TRY IT:
Using the records that appear below, write out exactly the lines from the one with "wine bottle: present" through the one with "cup: present [332,208,352,246]", keeping both end lines.

INPUT MATERIAL:
┄┄┄┄┄┄┄┄┄┄

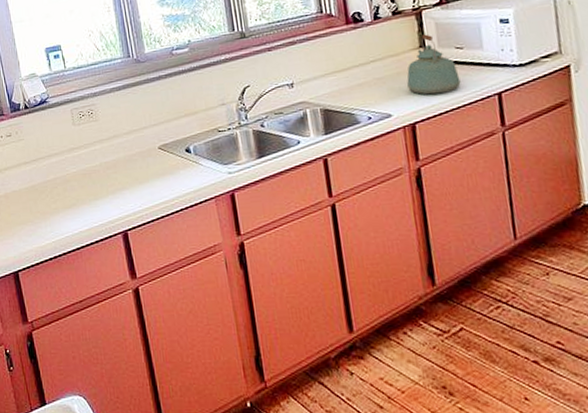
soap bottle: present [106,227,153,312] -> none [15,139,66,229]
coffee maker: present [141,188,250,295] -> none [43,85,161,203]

┄┄┄┄┄┄┄┄┄┄

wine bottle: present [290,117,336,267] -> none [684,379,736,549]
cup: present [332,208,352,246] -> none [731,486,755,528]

┄┄┄┄┄┄┄┄┄┄

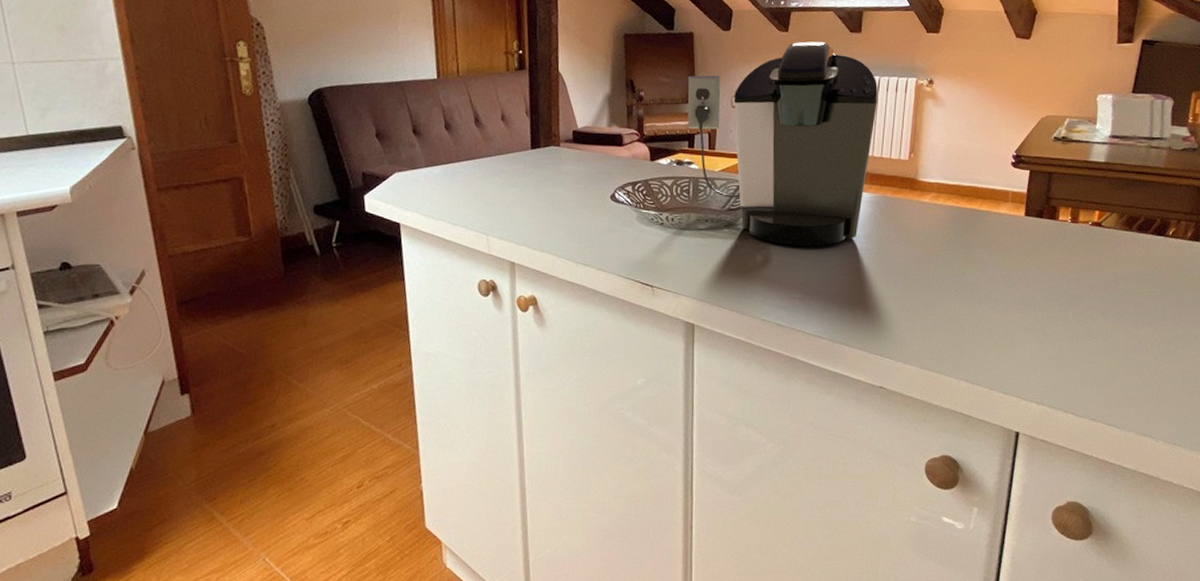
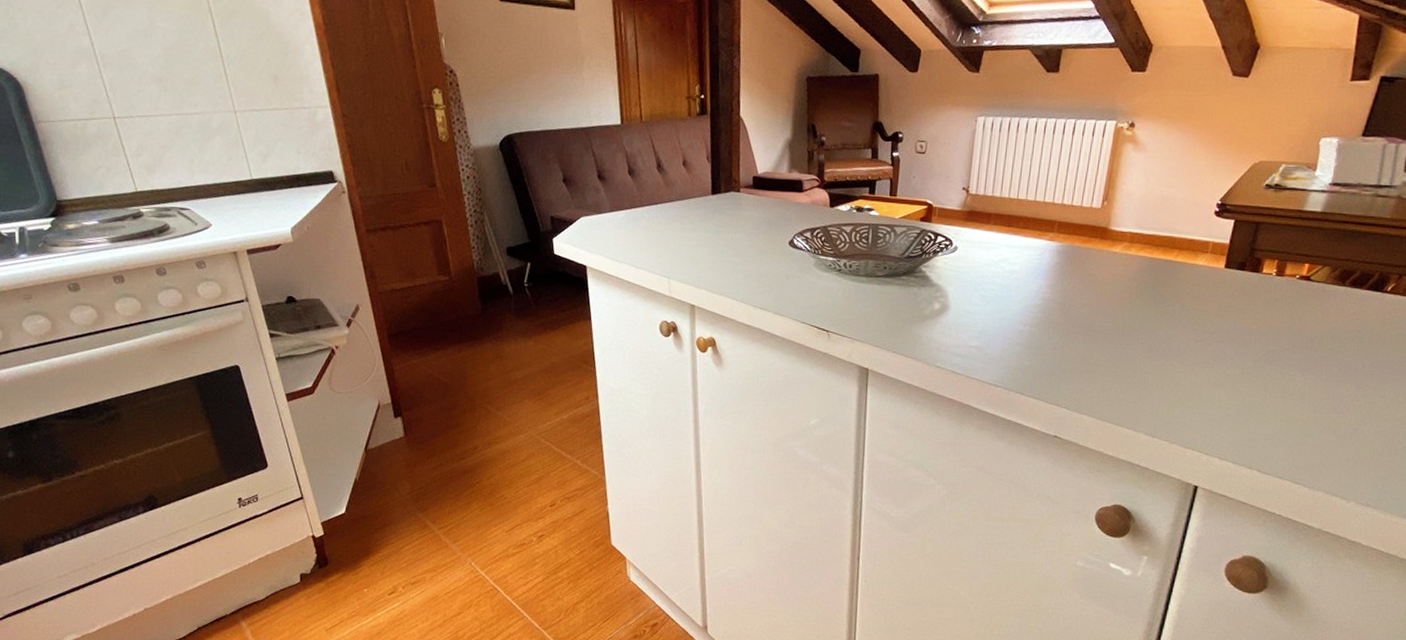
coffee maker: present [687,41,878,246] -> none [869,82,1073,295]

┄┄┄┄┄┄┄┄┄┄

WRITTEN RESPONSE:
wine bottle: present [290,117,336,267] -> none [684,379,736,549]
cup: present [332,208,352,246] -> none [731,486,755,528]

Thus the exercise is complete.